Retrospectiva: o dia em que Glauber Braga escapou da cassação de mandato
Em 16 de abril de 2024, o deputado do Psol expulsou o militante do Movimento Brasil Livre com empurrões e chutes
O plenário da Câmara dos Deputados aprovou, na noite de 10 de dezembro, a suspensão do mandato do deputado federal Glauber Braga (Psol-RJ) por seis meses. Foram 318 votos a favor e 141 contrários a uma emenda de plenário, de autoria do líder do PT, Lindbergh Farias (PT-RJ), que trouxe a punição em substituição à cassação do mandato, prevista em um projeto de resolução de autoria do Conselho de Ética. Houve ainda três abstenções.
O projeto de resolução declarava a perda do mandato, por quebra do decoro parlamentar, devido ao fato de Glauber ter agredido fisicamente o militante do MBL Gabriel Costenaro. Na justificativa da emenda de plenário, Lindbergh afirmou que a suspensão do mandato é “adequada e suficiente para reprovar a conduta, sem causar ruptura desproporcional na representação política, preservando-se o voto e evitando que a sanção seja instrumentalizada como mecanismo de perseguição parlamentar”.
Segundo o petista, Glauber agiu “em legítima defesa da honra de sua genitora, que se encontrava enferma, no exercício de reação à provocação injusta, o que caracteriza atenuante da conduta”.

* Atividade *
Reproduza o trecho da reportagem sobre a suspensão do mandato de Glauber Braga, desde as palavras "Retrospectiva: o dia" até as palavras "ainda três abstenções.".

(Trechos do conjunto de dados)
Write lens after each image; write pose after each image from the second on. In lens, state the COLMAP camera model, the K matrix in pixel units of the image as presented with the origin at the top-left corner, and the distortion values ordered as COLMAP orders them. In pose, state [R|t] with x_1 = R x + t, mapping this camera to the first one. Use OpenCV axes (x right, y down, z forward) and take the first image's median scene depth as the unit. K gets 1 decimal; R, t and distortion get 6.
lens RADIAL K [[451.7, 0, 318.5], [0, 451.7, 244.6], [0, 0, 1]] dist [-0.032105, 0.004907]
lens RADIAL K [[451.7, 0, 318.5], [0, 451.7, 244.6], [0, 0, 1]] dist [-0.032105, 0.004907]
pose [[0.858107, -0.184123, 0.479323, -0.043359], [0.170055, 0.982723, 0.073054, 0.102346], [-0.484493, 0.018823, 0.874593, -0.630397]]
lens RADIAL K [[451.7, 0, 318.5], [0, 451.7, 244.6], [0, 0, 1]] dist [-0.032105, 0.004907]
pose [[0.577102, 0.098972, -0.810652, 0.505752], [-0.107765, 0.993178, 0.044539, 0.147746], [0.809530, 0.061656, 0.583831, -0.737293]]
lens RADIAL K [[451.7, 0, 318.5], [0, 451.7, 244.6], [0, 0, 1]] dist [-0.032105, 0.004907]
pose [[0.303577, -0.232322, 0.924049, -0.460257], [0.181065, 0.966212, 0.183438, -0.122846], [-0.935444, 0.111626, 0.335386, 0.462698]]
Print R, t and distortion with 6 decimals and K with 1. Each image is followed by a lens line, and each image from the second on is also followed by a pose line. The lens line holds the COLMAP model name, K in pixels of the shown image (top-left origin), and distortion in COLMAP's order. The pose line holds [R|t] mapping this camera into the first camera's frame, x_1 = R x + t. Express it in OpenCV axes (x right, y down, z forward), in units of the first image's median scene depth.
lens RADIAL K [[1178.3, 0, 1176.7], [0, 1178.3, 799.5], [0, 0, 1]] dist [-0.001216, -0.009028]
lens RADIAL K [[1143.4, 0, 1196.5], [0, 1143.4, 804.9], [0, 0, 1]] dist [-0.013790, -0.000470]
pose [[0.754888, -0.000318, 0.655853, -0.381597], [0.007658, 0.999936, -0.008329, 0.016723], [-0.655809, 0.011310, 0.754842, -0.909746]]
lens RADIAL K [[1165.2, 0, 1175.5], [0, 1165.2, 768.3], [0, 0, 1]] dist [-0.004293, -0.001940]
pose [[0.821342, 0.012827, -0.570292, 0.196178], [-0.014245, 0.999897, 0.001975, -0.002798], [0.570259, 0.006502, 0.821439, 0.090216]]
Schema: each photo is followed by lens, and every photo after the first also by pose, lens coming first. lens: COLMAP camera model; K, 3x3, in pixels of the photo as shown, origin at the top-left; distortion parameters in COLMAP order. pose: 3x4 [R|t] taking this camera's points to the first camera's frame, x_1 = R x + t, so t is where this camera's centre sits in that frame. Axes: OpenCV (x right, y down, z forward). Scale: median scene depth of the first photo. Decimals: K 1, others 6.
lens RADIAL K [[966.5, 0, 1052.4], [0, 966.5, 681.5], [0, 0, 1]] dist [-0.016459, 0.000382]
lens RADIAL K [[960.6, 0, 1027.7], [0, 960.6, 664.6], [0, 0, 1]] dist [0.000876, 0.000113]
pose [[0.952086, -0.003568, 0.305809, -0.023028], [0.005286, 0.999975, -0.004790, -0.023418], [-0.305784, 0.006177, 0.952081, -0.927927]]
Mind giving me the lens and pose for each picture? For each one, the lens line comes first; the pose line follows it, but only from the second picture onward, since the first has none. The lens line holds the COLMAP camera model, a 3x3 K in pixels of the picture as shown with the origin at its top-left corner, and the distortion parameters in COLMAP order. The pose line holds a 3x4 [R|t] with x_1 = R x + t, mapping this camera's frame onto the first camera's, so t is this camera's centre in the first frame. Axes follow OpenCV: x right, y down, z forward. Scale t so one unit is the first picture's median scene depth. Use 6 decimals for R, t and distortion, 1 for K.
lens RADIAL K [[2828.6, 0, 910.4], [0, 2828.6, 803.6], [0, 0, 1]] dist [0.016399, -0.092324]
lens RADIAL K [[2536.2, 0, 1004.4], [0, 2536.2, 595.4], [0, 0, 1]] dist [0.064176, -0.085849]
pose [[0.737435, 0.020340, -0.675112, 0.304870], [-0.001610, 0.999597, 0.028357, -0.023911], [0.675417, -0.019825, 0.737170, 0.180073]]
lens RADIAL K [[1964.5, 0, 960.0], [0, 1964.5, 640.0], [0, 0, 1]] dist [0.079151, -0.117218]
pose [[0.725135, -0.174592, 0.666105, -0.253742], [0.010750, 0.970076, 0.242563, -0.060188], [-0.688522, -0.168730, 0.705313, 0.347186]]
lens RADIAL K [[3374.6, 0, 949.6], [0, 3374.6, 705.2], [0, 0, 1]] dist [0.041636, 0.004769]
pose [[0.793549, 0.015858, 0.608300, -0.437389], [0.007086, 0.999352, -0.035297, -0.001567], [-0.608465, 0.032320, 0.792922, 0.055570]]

* Resposta do exercício *
Retrospectiva: o dia em que Glauber Braga escapou da cassação de mandato
Em 16 de abril de 2024, o deputado do Psol expulsou o militante do Movimento Brasil Livre com empurrões e chutes
O plenário da Câmara dos Deputados aprovou, na noite de 10 de dezembro, a suspensão do mandato do deputado federal Glauber Braga (Psol-RJ) por seis meses. Foram 318 votos a favor e 141 contrários a uma emenda de plenário, de autoria do líder do PT, Lindbergh Farias (PT-RJ), que trouxe a punição em substituição à cassação do mandato, prevista em um projeto de resolução de autoria do Conselho de Ética. Houve ainda três abstenções.